Here are the concentrations for the 27 kids (in the same order as bites
, above),
in units of parts per million (ppm):
odor = np.array([ 2.8, 4.4, 6.9, 2.3, 5.9, 10.2, 3.2, 7.6, 6.3, 4.5, 4.3,
0. , 8.2, 5.4, 7.6, 3.3, 3.9, 0.1, 2.7, 4.7, 2.1, 4.3,
11.3, 1.7, 2.8, 2.9, 8.5])
Our goal is to determine how odor affects the number of bites.

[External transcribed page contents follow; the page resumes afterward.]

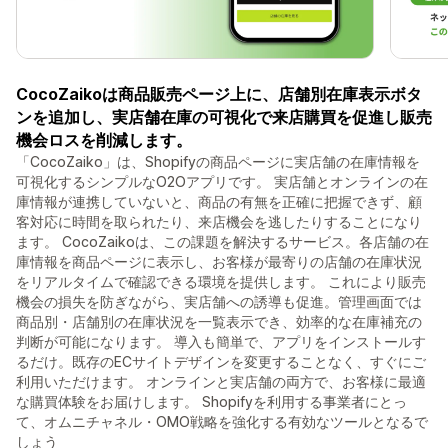
CocoZaikoは商品販売ページ上に、店舗別在庫表示ボタ
ンを追加し、実店舗在庫の可視化で来店購買を促進し販売
機会ロスを削減します。
「CocoZaiko」は、Shopifyの商品ページに実店舗の在庫情報を
可視化するシンプルなO2Oアプリです。 実店舗とオンラインの在
庫情報が連携していないと、商品の有無を正確に把握できず、顧
客対応に時間を取られたり、来店機会を逃したりすることになり
ます。 CocoZaikoは、この課題を解決するサービス。各店舗の在
庫情報を商品ページに表示し、お客様が最寄りの店舗の在庫状況
をリアルタイムで確認できる環境を提供します。 これにより販売
機会の損失を防ぎながら、実店舗への誘導も促進。管理画面では
商品別・店舗別の在庫状況を一覧表示でき、効率的な在庫補充の
判断が可能になります。 導入も簡単で、アプリをインストールす
るだけ。既存のECサイトデザインを変更することなく、すぐにご
利用いただけます。 オンラインと実店舗の両方で、お客様に最適
な購買体験をお届けします。 Shopifyを利用する事業者にとっ
て、オムニチャネル・OMO戦略を強化する有効なツールとなるで
しょう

To do this, we'll fit a Poisson model: if $Y_i$ is the number of bites the $i^\text{th}$ kid got, and $X_i$ is their "odor" value, then we want to fit: $$\begin{aligned} Y_i \sim \text{Poisson}(\text{mean}= \exp(a X_i + b)) , \end{aligned}$$ i.e., find the values of $a$ and $b$ at which this model best fits the data. To do this:
(a) Write a likelihood function: this should take $a$ and $b$ as arguments,
and return the negative log likelihood of the data (i.e., of odor
and bites
)
under the model above.
(b) Use your function from (a) and scipy.optimize.minimize
to find
the maximum likelihood estimates of $a$ and $b$.
(c) Plot the data, with number of bites against odor, and add the line showing how expected number of bites increases with odor.